Records provided:
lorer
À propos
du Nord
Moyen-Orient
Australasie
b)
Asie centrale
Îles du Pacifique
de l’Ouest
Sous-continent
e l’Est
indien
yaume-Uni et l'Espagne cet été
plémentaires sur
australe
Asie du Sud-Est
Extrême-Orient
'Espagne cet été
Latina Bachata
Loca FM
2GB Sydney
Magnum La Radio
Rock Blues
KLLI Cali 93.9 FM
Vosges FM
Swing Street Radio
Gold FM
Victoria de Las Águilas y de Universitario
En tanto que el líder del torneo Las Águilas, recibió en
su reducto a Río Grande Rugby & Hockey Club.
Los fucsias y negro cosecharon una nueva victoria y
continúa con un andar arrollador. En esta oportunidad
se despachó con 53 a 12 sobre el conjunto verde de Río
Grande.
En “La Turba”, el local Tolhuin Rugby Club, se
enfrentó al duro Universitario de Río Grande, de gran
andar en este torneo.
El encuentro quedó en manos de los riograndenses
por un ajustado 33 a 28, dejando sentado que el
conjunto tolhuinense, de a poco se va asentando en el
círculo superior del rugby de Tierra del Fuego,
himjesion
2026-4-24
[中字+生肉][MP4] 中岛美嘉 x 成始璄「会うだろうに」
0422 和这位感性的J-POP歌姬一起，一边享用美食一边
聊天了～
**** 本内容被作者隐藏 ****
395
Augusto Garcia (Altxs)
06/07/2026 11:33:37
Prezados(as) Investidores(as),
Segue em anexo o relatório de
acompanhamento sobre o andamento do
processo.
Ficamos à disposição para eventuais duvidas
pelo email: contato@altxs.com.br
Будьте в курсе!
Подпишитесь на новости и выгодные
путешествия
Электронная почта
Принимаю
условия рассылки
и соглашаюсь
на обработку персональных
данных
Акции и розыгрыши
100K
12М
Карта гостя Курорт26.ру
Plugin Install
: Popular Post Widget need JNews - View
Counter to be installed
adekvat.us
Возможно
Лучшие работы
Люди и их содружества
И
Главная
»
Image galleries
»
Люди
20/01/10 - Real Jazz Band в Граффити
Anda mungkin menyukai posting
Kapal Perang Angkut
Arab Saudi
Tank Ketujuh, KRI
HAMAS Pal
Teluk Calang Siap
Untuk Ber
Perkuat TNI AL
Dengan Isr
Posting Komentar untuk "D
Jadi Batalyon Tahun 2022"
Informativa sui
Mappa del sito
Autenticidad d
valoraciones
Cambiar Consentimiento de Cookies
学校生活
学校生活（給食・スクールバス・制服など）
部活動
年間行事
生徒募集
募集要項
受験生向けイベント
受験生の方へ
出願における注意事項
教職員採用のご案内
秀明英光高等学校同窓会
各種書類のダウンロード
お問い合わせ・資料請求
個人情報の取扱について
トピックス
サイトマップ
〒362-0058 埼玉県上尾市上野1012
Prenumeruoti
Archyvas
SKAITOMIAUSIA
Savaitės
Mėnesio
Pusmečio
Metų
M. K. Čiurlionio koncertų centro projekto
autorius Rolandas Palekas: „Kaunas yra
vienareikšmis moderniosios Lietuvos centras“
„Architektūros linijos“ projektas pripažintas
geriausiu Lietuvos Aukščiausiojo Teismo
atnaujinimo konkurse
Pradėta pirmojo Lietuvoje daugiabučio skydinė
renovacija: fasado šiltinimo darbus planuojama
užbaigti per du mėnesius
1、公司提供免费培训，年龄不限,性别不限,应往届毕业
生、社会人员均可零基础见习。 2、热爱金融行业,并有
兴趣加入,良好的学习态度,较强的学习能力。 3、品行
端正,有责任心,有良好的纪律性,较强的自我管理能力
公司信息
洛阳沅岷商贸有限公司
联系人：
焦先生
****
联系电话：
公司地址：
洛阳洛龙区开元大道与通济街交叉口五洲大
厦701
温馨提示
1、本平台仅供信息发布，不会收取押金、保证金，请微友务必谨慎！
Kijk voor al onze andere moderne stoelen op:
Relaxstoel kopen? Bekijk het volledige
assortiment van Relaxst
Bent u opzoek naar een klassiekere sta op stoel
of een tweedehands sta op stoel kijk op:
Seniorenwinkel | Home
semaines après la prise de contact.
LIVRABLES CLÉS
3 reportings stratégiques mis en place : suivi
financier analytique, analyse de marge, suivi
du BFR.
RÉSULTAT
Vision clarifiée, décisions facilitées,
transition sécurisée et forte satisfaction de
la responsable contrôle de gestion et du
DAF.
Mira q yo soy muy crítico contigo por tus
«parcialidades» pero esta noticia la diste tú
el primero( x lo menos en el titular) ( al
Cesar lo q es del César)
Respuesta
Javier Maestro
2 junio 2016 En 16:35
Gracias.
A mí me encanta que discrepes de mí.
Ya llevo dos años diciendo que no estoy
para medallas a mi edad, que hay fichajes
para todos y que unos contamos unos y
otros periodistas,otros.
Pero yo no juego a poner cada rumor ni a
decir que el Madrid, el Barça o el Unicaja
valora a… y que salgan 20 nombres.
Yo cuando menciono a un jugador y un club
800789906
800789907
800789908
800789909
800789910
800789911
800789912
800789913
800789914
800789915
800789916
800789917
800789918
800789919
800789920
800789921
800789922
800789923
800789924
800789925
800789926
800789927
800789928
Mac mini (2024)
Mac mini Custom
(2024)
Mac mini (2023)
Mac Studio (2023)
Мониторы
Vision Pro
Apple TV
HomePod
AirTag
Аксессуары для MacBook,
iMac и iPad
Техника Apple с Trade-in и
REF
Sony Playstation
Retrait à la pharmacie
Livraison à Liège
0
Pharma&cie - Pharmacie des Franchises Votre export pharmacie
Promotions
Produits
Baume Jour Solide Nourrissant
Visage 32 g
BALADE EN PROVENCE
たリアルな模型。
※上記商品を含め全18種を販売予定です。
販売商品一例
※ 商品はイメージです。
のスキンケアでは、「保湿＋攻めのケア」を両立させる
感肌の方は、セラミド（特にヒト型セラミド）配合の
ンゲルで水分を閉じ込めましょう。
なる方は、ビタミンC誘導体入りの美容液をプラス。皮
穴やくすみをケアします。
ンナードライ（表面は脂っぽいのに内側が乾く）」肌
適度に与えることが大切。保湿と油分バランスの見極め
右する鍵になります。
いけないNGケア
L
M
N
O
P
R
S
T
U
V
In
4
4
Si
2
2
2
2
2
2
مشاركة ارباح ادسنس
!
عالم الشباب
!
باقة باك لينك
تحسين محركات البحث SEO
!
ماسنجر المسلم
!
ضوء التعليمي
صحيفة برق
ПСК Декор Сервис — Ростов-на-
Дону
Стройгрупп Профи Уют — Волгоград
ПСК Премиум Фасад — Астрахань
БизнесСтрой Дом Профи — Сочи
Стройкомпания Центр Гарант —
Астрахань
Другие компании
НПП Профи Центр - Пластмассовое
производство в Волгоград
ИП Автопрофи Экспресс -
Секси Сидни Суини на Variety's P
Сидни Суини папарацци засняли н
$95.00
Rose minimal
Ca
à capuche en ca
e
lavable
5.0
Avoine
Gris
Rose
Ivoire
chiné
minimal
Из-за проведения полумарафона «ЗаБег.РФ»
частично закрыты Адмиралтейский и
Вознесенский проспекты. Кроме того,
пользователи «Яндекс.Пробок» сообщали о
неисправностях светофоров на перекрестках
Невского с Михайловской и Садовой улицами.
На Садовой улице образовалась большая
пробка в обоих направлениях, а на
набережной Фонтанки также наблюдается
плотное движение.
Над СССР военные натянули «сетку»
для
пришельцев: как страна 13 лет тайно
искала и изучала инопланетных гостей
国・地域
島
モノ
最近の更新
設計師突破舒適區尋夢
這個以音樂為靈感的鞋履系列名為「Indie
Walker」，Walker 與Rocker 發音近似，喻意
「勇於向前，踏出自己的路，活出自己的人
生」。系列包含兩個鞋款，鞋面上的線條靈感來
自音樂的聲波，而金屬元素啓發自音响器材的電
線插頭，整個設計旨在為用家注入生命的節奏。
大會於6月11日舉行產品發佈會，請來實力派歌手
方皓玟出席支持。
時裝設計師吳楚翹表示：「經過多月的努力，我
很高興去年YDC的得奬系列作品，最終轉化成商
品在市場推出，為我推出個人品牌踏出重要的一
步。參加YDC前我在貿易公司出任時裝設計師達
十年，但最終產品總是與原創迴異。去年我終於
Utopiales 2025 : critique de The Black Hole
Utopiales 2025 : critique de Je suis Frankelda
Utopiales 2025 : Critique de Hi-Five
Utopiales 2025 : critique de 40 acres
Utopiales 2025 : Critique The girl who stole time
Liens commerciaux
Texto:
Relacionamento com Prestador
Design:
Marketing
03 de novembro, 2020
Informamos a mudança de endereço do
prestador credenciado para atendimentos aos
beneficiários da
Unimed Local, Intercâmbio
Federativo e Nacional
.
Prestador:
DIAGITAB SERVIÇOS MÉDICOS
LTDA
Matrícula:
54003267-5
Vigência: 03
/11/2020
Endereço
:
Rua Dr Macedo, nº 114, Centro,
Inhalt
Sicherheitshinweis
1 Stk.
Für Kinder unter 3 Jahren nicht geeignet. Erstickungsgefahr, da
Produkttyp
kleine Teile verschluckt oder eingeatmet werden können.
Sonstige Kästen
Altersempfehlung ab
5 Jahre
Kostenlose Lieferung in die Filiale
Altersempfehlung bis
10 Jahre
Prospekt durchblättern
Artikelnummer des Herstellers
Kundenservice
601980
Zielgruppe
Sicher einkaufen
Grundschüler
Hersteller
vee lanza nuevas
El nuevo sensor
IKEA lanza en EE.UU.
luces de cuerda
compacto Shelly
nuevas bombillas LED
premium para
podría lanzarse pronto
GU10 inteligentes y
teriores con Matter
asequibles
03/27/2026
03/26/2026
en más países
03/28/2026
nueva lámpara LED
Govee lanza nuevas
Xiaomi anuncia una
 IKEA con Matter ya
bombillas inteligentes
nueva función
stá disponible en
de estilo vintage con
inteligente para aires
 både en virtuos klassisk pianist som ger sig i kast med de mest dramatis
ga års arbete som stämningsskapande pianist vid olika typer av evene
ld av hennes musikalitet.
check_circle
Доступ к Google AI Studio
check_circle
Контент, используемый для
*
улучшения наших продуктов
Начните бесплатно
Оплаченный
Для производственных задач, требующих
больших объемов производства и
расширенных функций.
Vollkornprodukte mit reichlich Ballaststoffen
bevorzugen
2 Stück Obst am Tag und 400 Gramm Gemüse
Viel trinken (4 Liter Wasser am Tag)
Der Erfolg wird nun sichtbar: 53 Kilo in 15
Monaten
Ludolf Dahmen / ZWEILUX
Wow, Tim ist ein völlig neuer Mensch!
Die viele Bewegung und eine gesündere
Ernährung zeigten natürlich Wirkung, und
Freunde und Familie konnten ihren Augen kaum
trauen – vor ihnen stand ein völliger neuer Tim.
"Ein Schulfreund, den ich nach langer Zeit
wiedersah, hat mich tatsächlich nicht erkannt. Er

What you need to do: Render the entries' text as a JSON list of strings, one string per line with blank lines omitted, from the start of the entries through the line containing "Segue em anexo o relatório de", inclusive.

Exercise result:
[
  "lorer",
  "À propos",
  "du Nord",
  "Moyen-Orient",
  "Australasie",
  "b)",
  "Asie centrale",
  "Îles du Pacifique",
  "de l’Ouest",
  "Sous-continent",
  "e l’Est",
  "indien",
  "yaume-Uni et l'Espagne cet été",
  "plémentaires sur",
  "australe",
  "Asie du Sud-Est",
  "Extrême-Orient",
  "'Espagne cet été",
  "Latina Bachata",
  "Loca FM",
  "2GB Sydney",
  "Magnum La Radio",
  "Rock Blues",
  "KLLI Cali 93.9 FM",
  "Vosges FM",
  "Swing Street Radio",
  "Gold FM",
  "Victoria de Las Águilas y de Universitario",
  "En tanto que el líder del torneo Las Águilas, recibió en",
  "su reducto a Río Grande Rugby & Hockey Club.",
  "Los fucsias y negro cosecharon una nueva victoria y",
  "continúa con un andar arrollador. En esta oportunidad",
  "se despachó con 53 a 12 sobre el conjunto verde de Río",
  "Grande.",
  "En “La Turba”, el local Tolhuin Rugby Club, se",
  "enfrentó al duro Universitario de Río Grande, de gran",
  "andar en este torneo.",
  "El encuentro quedó en manos de los riograndenses",
  "por un ajustado 33 a 28, dejando sentado que el",
  "conjunto tolhuinense, de a poco se va asentando en el",
  "círculo superior del rugby de Tierra del Fuego,",
  "himjesion",
  "2026-4-24",
  "[中字+生肉][MP4] 中岛美嘉 x 成始璄「会うだろうに」",
  "0422 和这位感性的J-POP歌姬一起，一边享用美食一边",
  "聊天了～",
  "**** 本内容被作者隐藏 ****",
  "395",
  "Augusto Garcia (Altxs)",
  "06/07/2026 11:33:37",
  "Prezados(as) Investidores(as),",
  "Segue em anexo o relatório de"
]